[Figure understanding tasks]
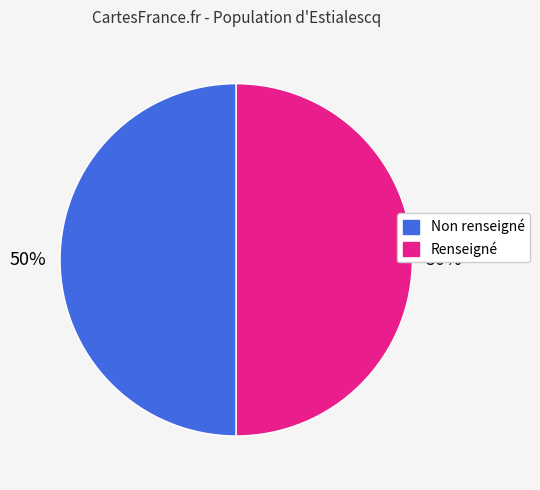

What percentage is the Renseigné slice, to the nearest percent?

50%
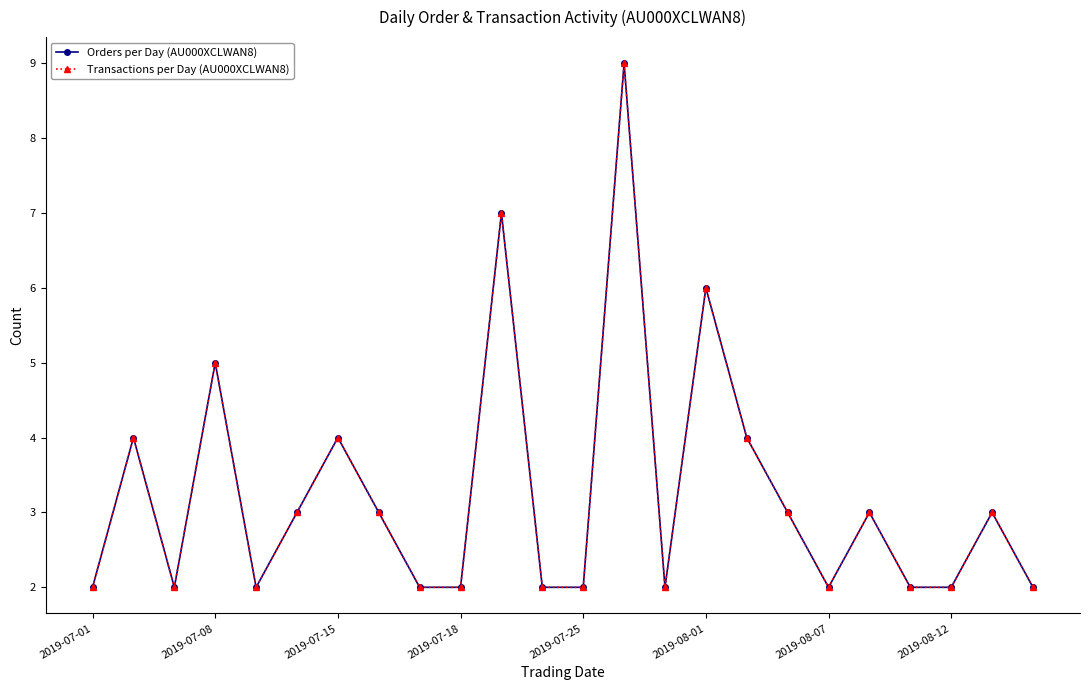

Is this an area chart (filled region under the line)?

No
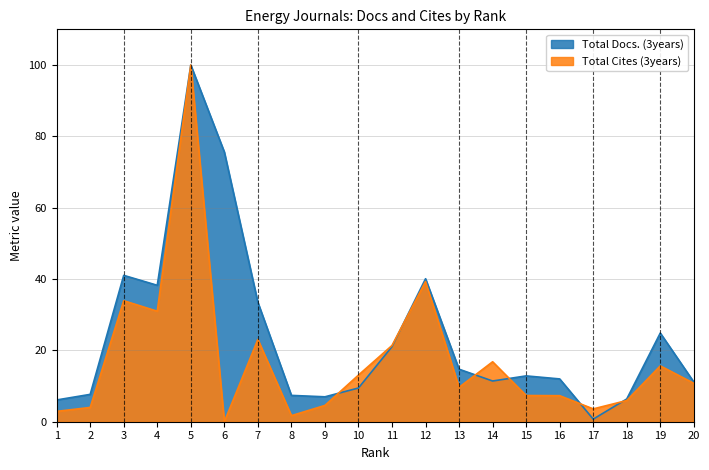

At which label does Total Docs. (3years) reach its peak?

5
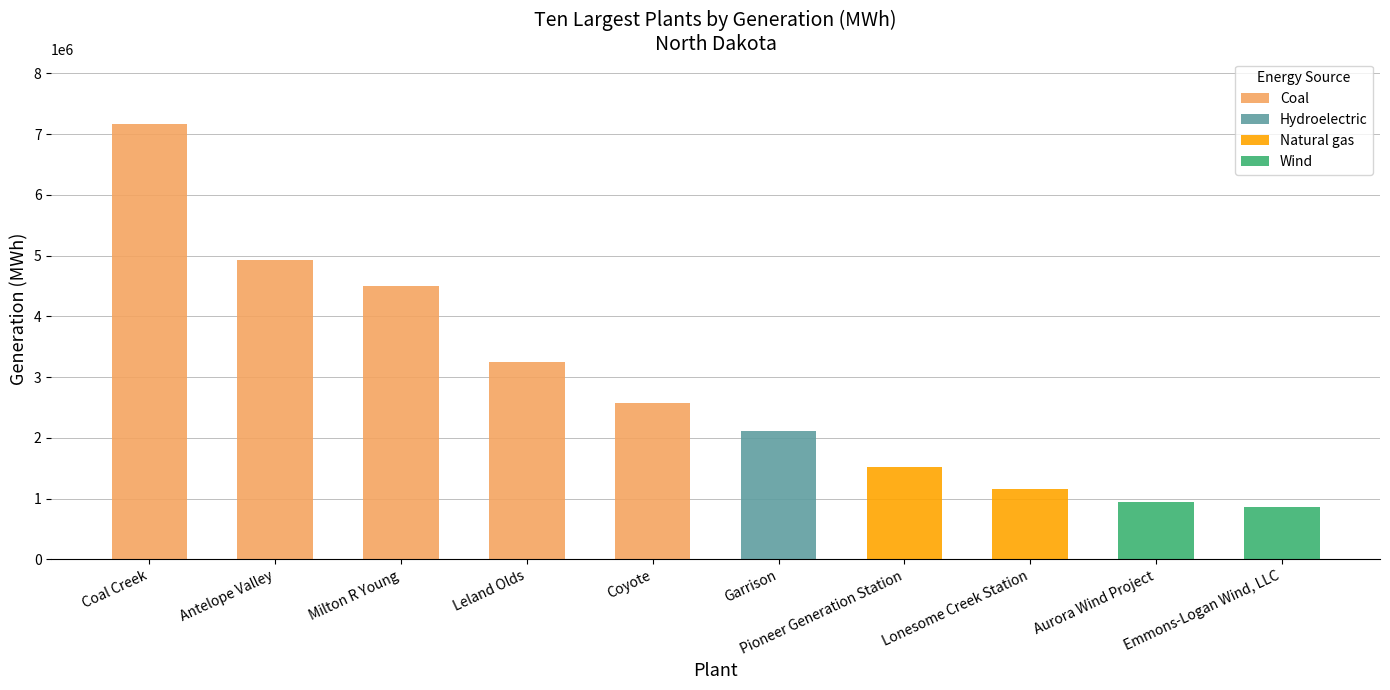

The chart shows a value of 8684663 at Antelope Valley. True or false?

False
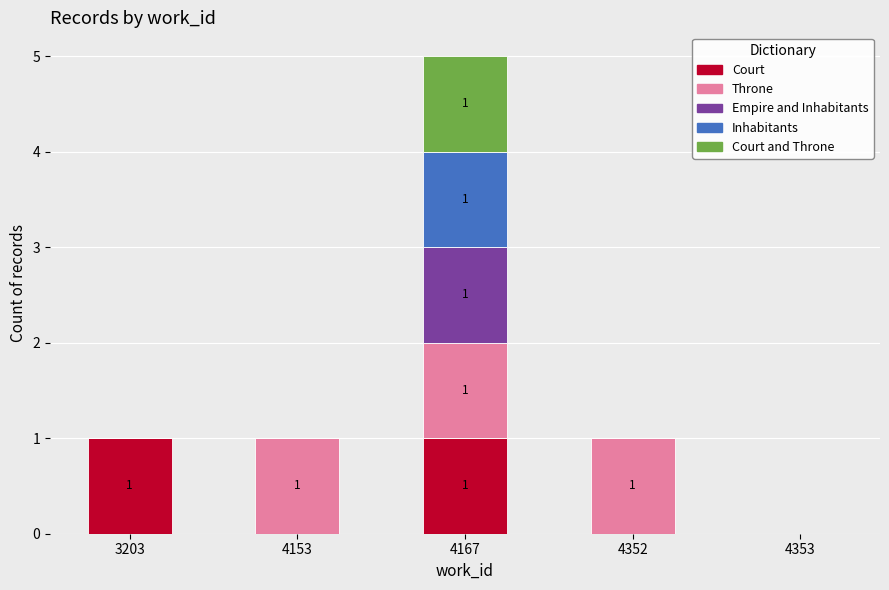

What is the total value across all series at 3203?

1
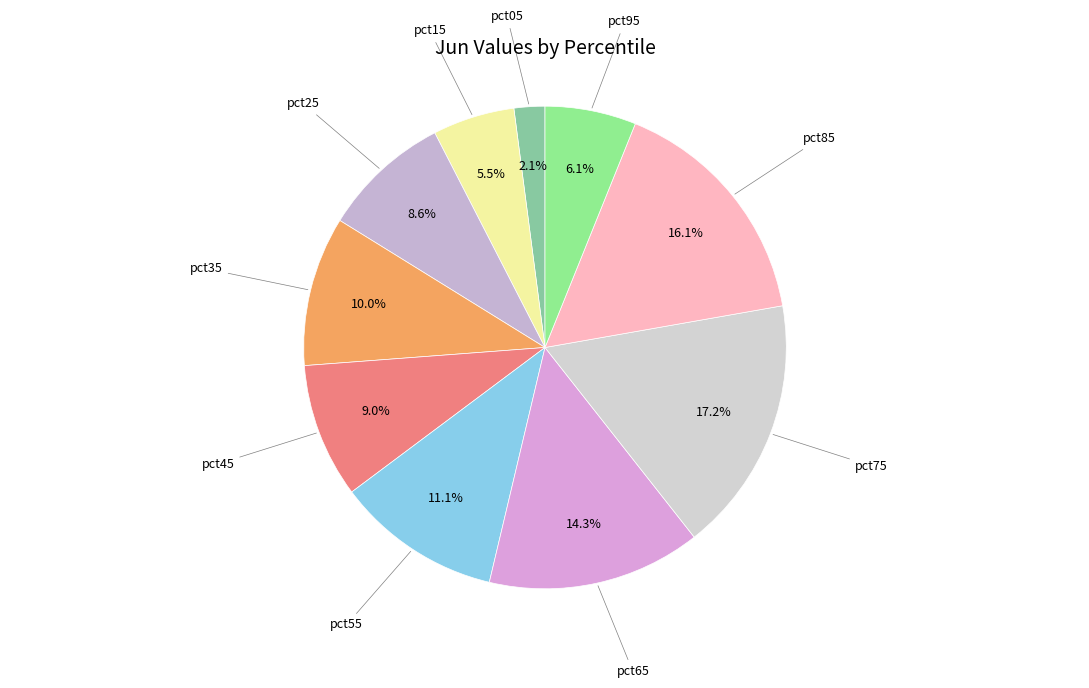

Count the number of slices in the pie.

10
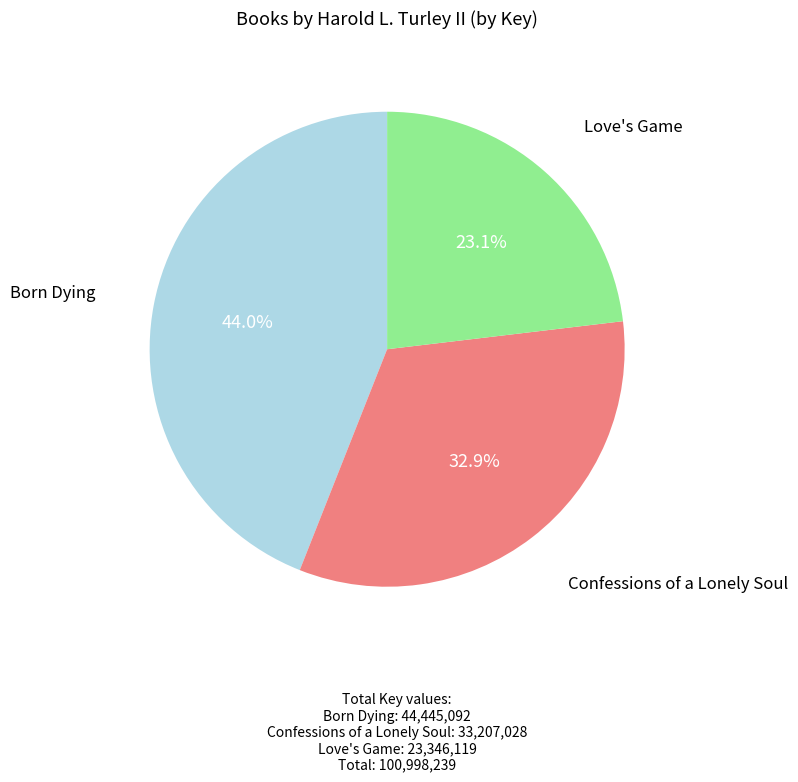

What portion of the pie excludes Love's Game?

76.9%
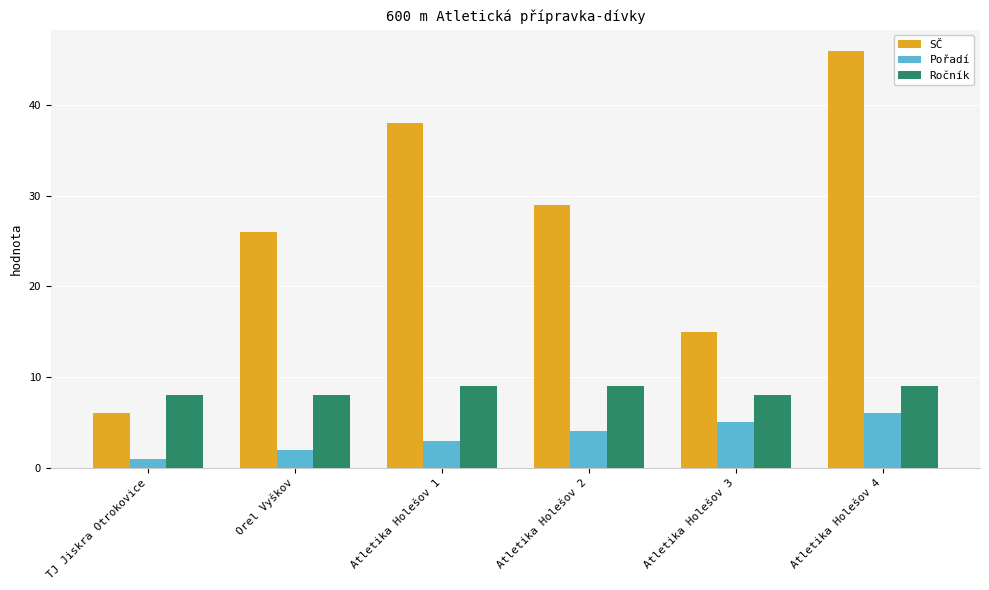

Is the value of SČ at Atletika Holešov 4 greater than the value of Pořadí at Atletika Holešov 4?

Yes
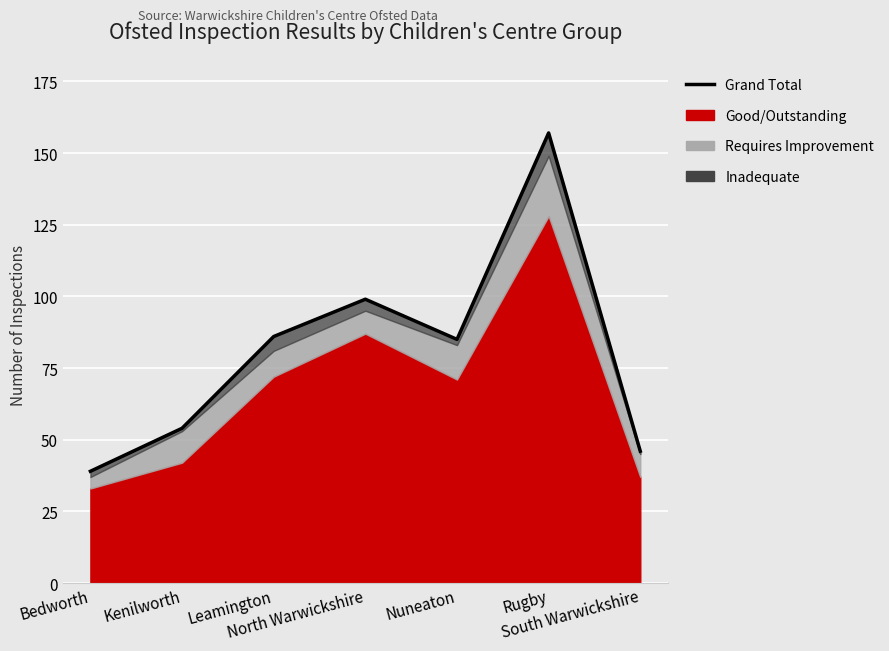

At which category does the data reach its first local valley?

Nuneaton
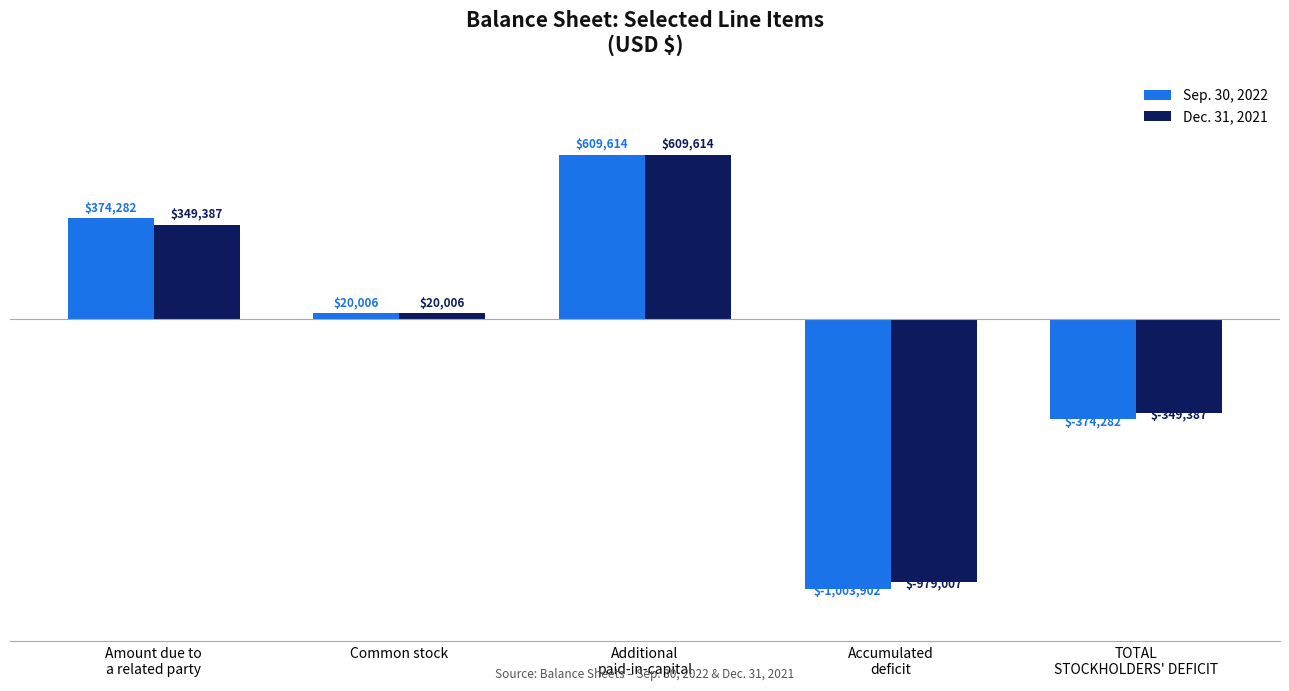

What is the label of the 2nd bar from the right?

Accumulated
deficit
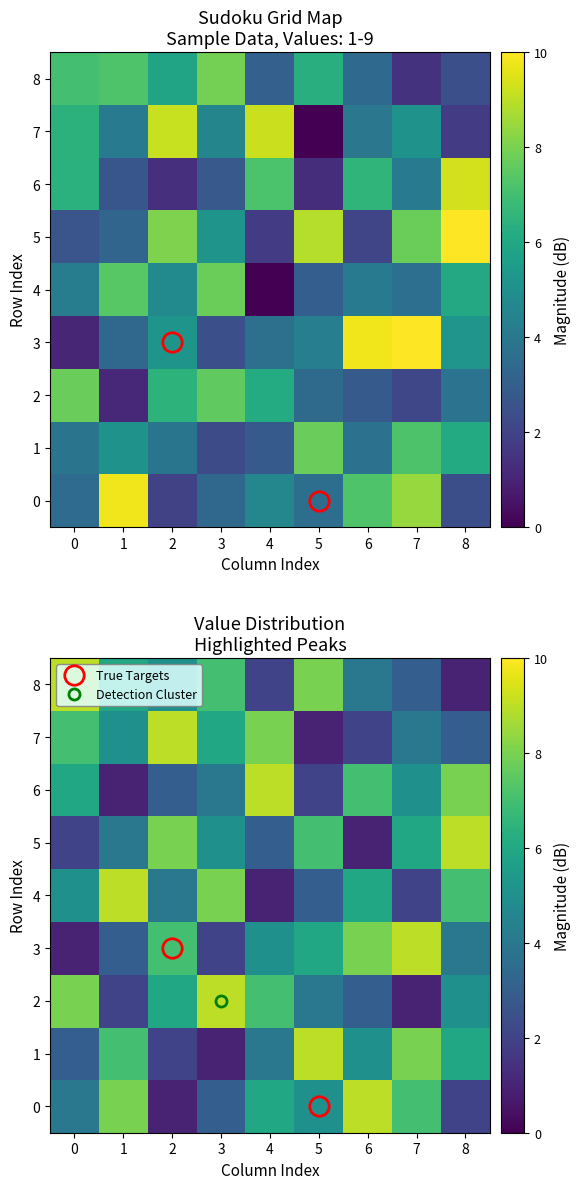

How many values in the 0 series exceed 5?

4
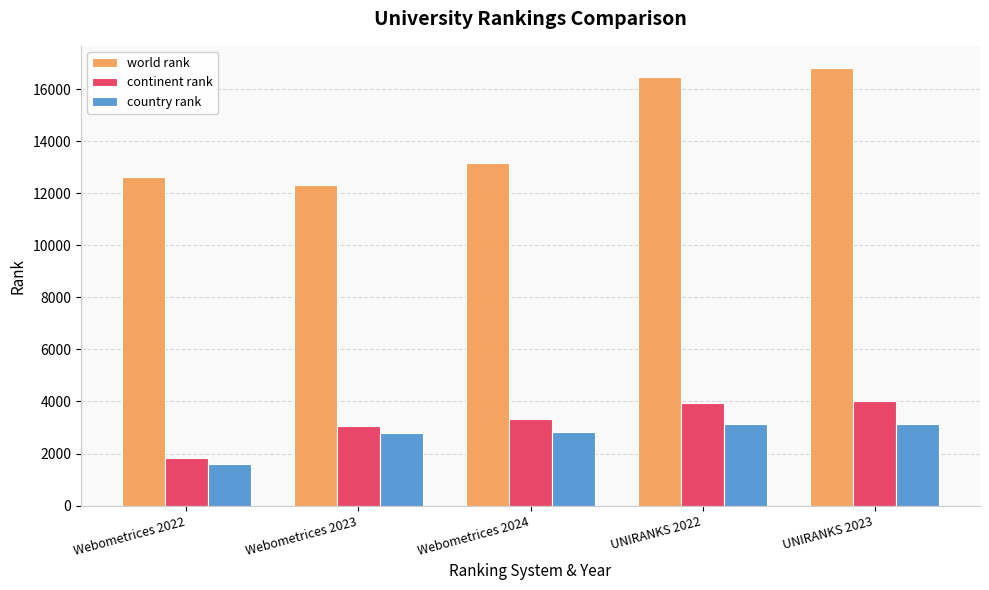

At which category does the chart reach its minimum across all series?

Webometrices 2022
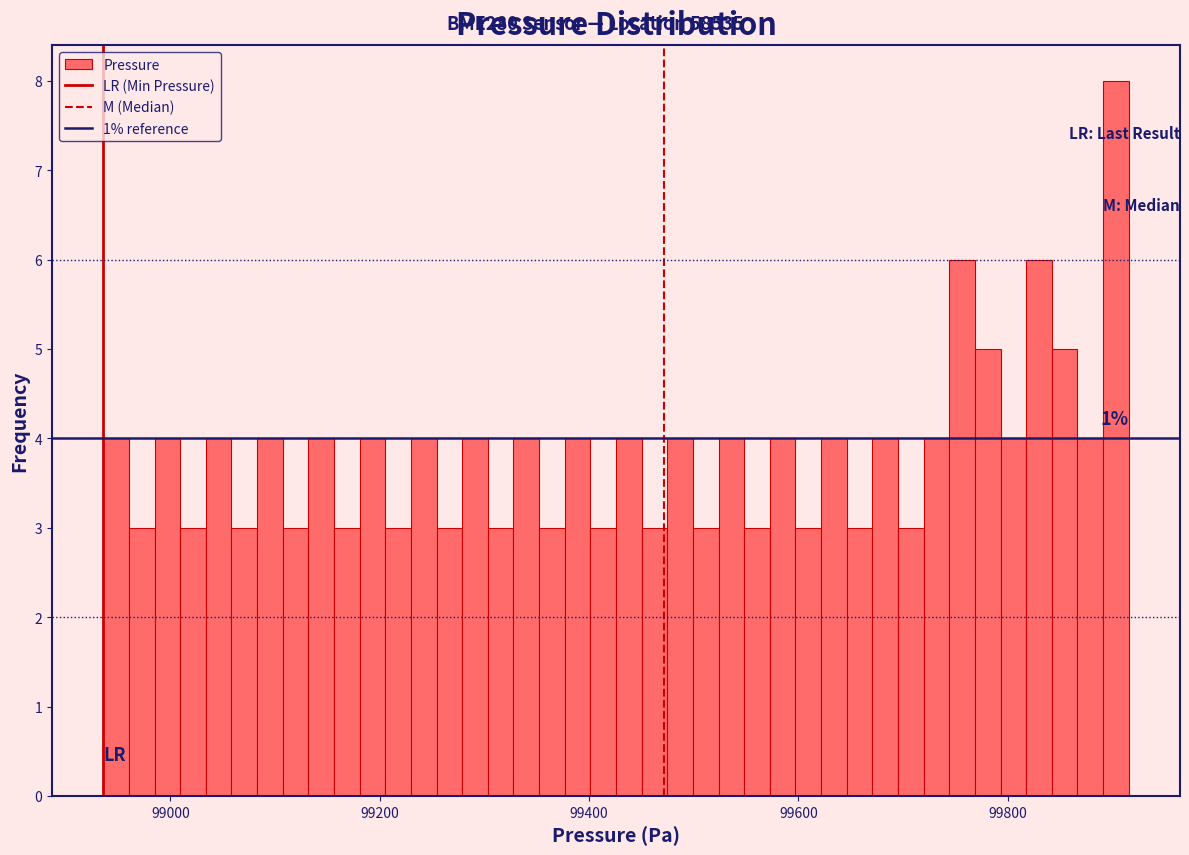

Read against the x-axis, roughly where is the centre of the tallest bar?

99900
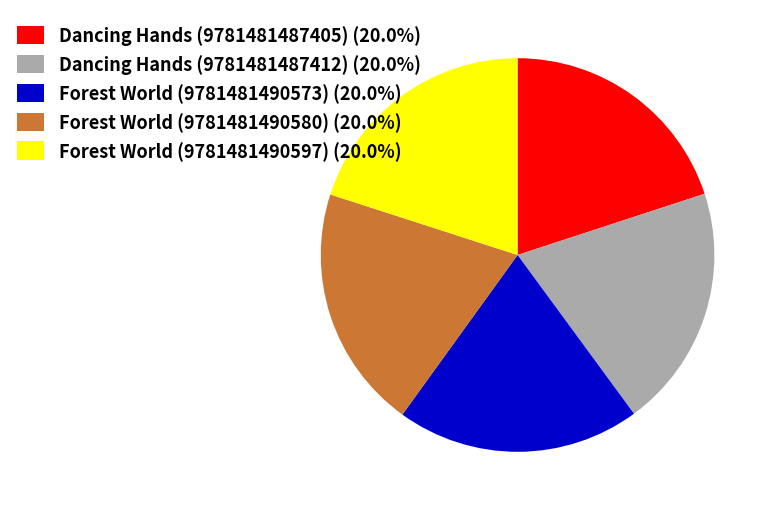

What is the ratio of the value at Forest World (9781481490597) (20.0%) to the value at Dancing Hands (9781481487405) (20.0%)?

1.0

● Task to carry out: Format the rows above as a numbered list with one line per item. Skip the blank lines and leave the pictures out.

● Completed exercise:
1. What percentage is the Renseigné slice, to the nearest percent?
2. 50%
3. Is this an area chart (filled region under the line)?
4. No
5. At which label does Total Docs. (3years) reach its peak?
6. 5
7. The chart shows a value of 8684663 at Antelope Valley. True or false?
8. False
9. What is the total value across all series at 3203?
10. 1
11. Count the number of slices in the pie.
12. 10
13. What portion of the pie excludes Love's Game?
14. 76.9%
15. Is the value of SČ at Atletika Holešov 4 greater than the value of Pořadí at Atletika Holešov 4?
16. Yes
17. At which category does the data reach its first local valley?
18. Nuneaton
19. What is the label of the 2nd bar from the right?
20. Accumulated
21. deficit
22. How many values in the 0 series exceed 5?
23. 4
24. At which category does the chart reach its minimum across all series?
25. Webometrices 2022
26. Read against the x-axis, roughly where is the centre of the tallest bar?
27. 99900
28. What is the ratio of the value at Forest World (9781481490597) (20.0%) to the value at Dancing Hands (9781481487405) (20.0%)?
29. 1.0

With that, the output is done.